§ **About this task**
Where a line of the entries below includes the string "Right", count it. Give only the resulting number.

§ **Body or hand keypoint data**
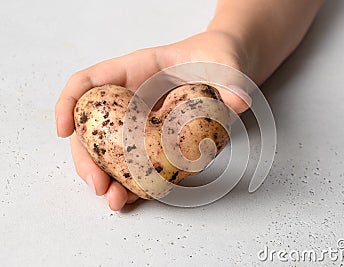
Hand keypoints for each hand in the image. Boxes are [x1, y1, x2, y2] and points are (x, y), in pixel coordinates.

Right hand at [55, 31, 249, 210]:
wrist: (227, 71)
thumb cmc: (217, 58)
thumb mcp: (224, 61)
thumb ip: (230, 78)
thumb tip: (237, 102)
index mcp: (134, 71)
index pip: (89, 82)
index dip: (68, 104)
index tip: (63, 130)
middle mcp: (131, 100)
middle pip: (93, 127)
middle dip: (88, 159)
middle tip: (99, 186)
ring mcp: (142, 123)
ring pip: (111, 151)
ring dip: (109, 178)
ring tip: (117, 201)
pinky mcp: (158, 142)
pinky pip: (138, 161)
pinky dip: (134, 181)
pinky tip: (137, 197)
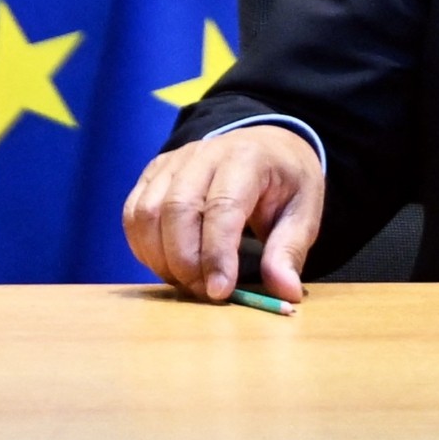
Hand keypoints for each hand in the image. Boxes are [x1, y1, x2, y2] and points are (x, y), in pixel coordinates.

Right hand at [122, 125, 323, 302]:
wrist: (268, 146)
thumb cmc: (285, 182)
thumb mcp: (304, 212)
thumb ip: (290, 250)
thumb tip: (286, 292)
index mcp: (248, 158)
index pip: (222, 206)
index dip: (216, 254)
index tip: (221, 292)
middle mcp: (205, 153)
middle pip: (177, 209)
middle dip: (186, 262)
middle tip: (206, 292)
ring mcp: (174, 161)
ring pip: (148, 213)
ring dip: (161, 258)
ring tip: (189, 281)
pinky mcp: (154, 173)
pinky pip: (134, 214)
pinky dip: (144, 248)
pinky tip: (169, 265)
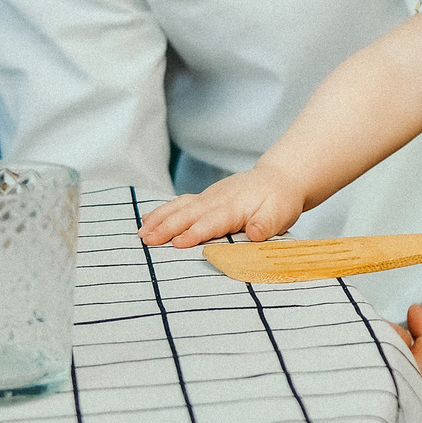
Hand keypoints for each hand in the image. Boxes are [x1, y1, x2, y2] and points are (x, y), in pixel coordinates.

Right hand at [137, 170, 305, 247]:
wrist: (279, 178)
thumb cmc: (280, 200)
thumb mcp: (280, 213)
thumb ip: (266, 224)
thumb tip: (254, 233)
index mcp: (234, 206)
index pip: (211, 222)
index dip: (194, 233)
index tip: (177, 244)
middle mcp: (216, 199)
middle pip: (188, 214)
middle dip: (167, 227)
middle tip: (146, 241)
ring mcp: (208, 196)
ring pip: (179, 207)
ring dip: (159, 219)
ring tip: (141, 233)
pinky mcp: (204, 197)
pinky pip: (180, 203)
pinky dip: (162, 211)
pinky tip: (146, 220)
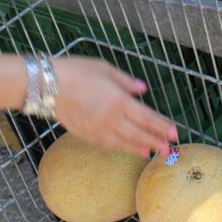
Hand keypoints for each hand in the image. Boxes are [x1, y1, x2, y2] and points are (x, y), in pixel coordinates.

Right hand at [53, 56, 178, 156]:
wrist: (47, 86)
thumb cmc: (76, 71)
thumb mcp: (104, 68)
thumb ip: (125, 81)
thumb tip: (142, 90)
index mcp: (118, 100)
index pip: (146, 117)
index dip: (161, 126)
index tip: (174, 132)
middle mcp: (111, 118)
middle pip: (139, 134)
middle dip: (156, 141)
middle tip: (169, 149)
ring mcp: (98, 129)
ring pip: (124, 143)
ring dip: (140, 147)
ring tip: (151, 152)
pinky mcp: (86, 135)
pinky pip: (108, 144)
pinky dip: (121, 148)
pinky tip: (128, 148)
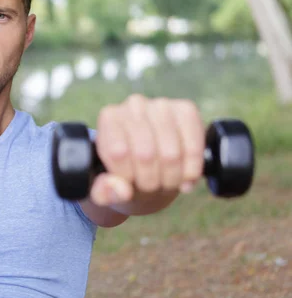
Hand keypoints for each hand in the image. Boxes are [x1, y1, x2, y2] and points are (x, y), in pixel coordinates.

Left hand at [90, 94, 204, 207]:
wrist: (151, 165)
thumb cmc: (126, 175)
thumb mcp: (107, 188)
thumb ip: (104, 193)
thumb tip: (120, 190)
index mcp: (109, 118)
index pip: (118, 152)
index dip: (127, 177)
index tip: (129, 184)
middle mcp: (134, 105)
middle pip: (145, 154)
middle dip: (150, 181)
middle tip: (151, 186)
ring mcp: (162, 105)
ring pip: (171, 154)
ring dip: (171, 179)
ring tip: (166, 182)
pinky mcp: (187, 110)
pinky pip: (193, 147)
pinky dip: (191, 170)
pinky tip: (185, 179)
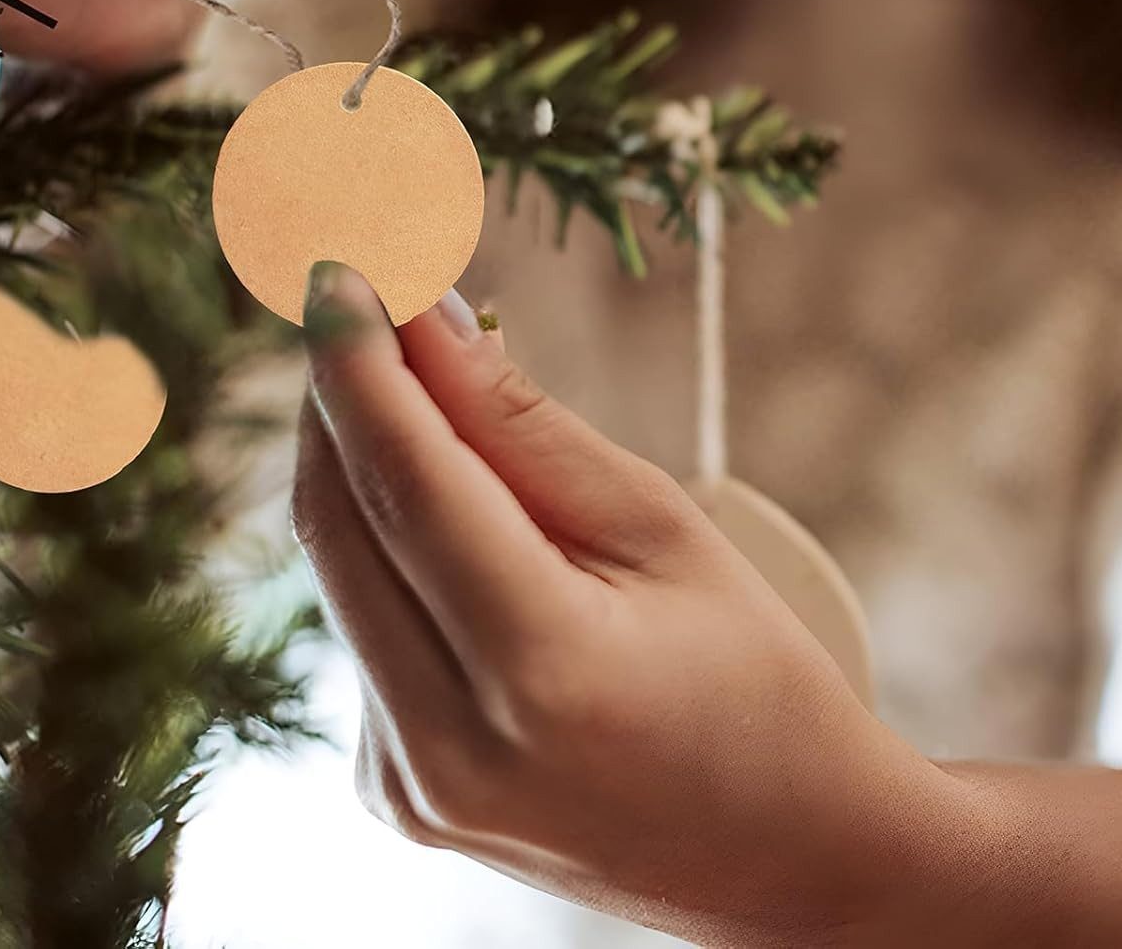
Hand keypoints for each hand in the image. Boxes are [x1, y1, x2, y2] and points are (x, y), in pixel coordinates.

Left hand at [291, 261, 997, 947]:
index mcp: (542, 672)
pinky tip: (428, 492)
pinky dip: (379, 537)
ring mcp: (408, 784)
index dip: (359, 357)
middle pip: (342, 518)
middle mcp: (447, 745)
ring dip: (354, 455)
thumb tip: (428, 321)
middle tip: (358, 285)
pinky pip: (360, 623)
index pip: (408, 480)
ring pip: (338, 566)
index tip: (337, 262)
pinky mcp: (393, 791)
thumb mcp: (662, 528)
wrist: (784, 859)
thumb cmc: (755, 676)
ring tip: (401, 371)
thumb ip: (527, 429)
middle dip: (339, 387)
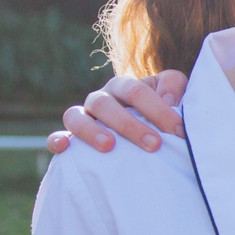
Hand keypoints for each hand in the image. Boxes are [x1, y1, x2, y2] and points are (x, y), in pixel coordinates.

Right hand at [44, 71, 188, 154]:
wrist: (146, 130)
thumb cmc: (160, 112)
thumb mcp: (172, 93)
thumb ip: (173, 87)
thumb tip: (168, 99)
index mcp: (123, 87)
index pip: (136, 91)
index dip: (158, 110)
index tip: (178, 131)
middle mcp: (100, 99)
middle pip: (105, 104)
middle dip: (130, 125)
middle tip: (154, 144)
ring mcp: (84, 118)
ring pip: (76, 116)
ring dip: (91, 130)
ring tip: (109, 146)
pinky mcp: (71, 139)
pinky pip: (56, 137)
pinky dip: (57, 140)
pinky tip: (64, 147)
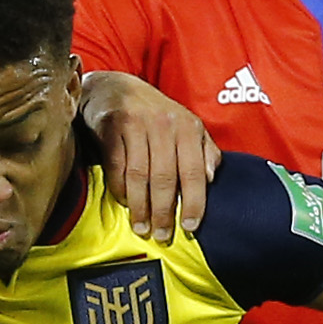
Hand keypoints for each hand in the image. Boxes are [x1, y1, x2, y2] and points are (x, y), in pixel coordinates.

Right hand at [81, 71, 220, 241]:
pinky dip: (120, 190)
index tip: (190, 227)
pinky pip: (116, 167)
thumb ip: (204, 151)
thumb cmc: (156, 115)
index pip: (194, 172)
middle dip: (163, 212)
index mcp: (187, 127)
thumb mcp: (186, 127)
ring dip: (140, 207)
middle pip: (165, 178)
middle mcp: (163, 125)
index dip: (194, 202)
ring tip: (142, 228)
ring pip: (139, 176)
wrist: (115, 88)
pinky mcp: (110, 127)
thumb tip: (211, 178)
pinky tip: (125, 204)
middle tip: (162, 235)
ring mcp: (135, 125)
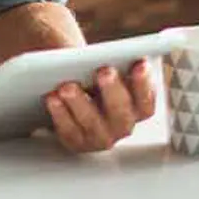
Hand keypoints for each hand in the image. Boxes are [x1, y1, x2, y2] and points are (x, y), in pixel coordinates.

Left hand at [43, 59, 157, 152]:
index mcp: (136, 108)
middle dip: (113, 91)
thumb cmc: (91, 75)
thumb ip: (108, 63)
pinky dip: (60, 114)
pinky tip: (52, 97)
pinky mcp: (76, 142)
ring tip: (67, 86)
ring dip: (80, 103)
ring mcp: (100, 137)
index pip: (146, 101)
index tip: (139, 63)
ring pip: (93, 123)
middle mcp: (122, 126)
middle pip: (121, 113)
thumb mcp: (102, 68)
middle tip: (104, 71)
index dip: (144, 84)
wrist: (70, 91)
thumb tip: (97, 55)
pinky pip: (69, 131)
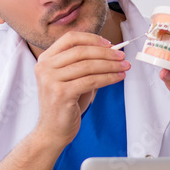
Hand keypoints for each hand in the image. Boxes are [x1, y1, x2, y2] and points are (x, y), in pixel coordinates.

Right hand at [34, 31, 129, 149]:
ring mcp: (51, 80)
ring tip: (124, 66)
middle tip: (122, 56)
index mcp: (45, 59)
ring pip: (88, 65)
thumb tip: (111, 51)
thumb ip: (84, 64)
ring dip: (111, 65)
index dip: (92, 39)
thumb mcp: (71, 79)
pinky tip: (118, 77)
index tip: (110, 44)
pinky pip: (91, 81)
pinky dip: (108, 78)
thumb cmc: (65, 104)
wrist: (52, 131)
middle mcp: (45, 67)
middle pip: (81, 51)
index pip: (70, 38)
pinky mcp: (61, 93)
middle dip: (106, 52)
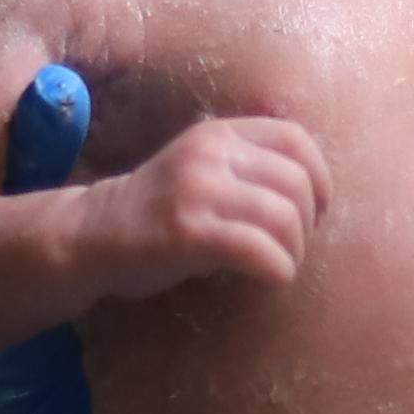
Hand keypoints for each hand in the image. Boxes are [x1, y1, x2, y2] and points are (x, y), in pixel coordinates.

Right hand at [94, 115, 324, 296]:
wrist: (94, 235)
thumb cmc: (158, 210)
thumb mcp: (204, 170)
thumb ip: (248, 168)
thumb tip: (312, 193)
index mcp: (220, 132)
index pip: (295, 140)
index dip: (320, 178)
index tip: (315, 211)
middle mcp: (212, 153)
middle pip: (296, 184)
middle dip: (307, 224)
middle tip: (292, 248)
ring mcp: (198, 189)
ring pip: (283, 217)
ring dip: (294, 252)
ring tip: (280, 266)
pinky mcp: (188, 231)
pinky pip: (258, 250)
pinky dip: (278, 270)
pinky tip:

§ **Output of the exercise**
8